Sobota, X Tydzień Zwykły, rok II, Mt 10,7-13

Nie bierzcie na drogę torby ani dwóch sukien, ani sandałów, ani laski! Wart jest bowiem robotnik swej strawy. A gdy przyjdziecie do jakiegoś miasta albo wsi, wywiedzcie się, kto tam jest godny, i u niego zatrzymajcie się, dopóki nie wyjdziecie. Wchodząc do domu, przywitajcie go pozdrowieniem.

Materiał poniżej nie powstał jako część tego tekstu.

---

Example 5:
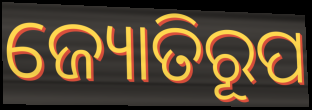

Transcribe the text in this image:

ଜ୍ୟୋତିରୂପ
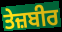
ਤੇਜ਼ਬੀਰ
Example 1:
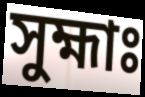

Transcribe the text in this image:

সুহ্মাঃ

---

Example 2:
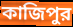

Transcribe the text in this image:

কাজিপুর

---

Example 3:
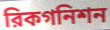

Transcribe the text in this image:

রিকগনিশন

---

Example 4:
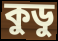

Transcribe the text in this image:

কুডু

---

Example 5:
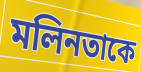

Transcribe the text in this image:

মলিনতাকে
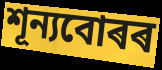
শূন্যবোৰৰ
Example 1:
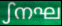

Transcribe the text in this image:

ഽനഘ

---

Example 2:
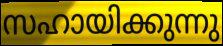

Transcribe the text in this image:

സഹായിക്കുന്നു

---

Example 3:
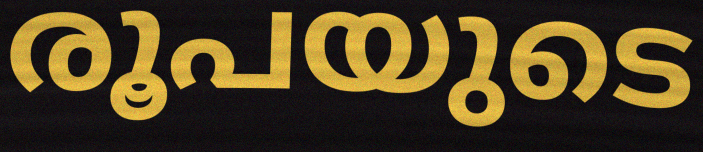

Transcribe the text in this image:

രൂപയുടെ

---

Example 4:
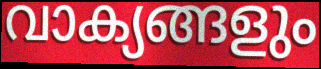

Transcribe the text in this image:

വാക്യങ്ങളും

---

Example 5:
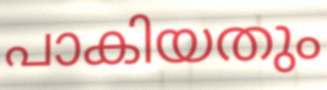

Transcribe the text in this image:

പാകിയതും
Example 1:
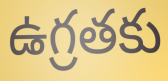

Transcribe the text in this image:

ఉగ్రతకు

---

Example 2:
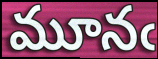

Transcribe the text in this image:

మూనఁ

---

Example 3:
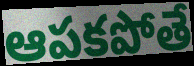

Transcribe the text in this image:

ఆపకపోతే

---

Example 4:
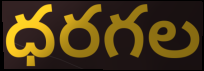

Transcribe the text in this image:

ధరగల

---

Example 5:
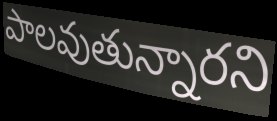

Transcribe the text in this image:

పాలవుతున్నారని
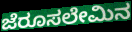
ಜೆರೂಸಲೇಮಿನ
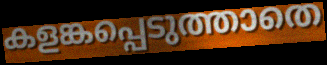
കളങ്കപ്പെടുത്താതെ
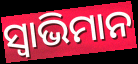
ସ୍ୱାଭିମାନ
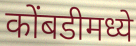
कोंबडीमध्ये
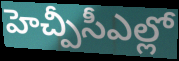
హెచ్పీసీఎల్లో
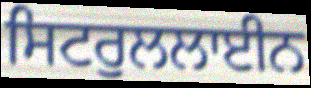
ਸਿਟਰੁਲਲਾਈਨ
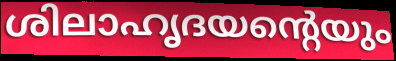
ശിലാഹൃദയന്റെയും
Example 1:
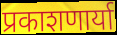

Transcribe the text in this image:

प्रकाशणार्या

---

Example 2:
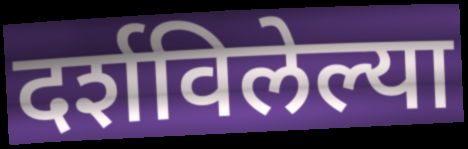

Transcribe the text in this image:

दर्शविलेल्या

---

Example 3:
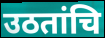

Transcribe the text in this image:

उठतांचि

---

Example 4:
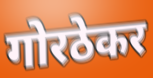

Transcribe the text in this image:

गोरठेकर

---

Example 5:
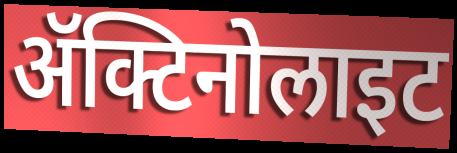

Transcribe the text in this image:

ॲक्टिनोलाइट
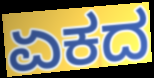
ಏಕದ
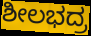
ಶೀಲಭದ್ರ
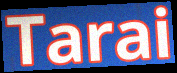
Tarai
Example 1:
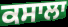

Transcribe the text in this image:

ਕਸਾਲਾ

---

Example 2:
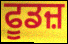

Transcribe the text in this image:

ਫੂਡਜ਼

Jeśli dom na to zasługuje, niech zstąpi na niego pokój wasz; jeśli zaś nie zasługuje, niech pokój wasz powróci do was!

 

W dzisiejszym świecie nie jest łatwo pozostać wiernym ewangelicznej zasadzie jednej torby, jednej sukni i jednej pary sandałów. Jesteśmy otoczeni wszechobecną reklamą i raz po raz pojawiającymi się promocjami. Czasem nie obejrzymy się nawet i już mamy w koszyku rzecz, która po rozpakowaniu w domu, okazuje się nam zupełnie niepotrzebna. Dziwimy się sami sobie, że ją kupiliśmy.

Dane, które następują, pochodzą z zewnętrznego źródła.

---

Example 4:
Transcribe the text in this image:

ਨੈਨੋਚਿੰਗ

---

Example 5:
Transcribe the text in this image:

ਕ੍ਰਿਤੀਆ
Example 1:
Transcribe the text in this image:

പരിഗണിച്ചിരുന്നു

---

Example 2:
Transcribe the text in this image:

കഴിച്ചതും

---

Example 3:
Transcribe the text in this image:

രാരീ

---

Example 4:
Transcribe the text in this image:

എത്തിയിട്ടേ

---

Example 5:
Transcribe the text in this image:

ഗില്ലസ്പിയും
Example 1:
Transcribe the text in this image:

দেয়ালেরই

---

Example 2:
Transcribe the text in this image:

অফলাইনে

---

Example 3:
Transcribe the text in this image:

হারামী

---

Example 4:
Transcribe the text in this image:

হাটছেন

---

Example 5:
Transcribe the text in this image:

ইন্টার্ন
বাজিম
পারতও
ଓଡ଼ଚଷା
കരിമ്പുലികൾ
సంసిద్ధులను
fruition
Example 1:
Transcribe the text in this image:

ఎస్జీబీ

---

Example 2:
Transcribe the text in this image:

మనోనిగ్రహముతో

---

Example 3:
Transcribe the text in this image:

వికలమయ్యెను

Dzisiejsze słowa skierowane są tak do apostołów, jak i do każdego z nas. Nieprzywiązywanie się do spraw materialnych ma prowadzić do duchowej wolności i całkowitej dyspozycyjności wobec Pana. Gdy towarzyszyć temu będzie prawdziwa wiara, wówczas dokonywać się będą uzdrowienia chorych, wskrzeszenia umarłych i uwolnienia od złych duchów.

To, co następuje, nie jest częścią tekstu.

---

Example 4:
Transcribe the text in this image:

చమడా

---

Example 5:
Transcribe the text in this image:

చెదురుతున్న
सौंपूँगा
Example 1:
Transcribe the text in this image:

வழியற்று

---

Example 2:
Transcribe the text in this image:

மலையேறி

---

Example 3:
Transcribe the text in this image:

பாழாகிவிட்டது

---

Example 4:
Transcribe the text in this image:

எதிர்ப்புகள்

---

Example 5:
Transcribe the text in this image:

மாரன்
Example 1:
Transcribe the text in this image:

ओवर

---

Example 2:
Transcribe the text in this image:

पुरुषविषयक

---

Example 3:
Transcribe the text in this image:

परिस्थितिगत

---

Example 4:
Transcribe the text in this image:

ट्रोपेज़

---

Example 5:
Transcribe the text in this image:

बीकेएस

Zachęta Jezusa do niehołdowaniu rzeczom materialnym ma nas obronić przez zachłannością. Szybkie zdobywanie złota, srebra i miedzi, sprawia, że ów biblijny „trzos” staje się naszym bogiem, który krok po kroku będzie nas pochłaniać i zniewalać. Może warto czytając dzisiejszą Ewangelię, stanąć wobec samego siebie w prawdzie i w chwili refleksji zapytać się, czy aby szafa, którą mam w pokoju, nie zapełniła się już nadmiernie tym, co niepotrzebne.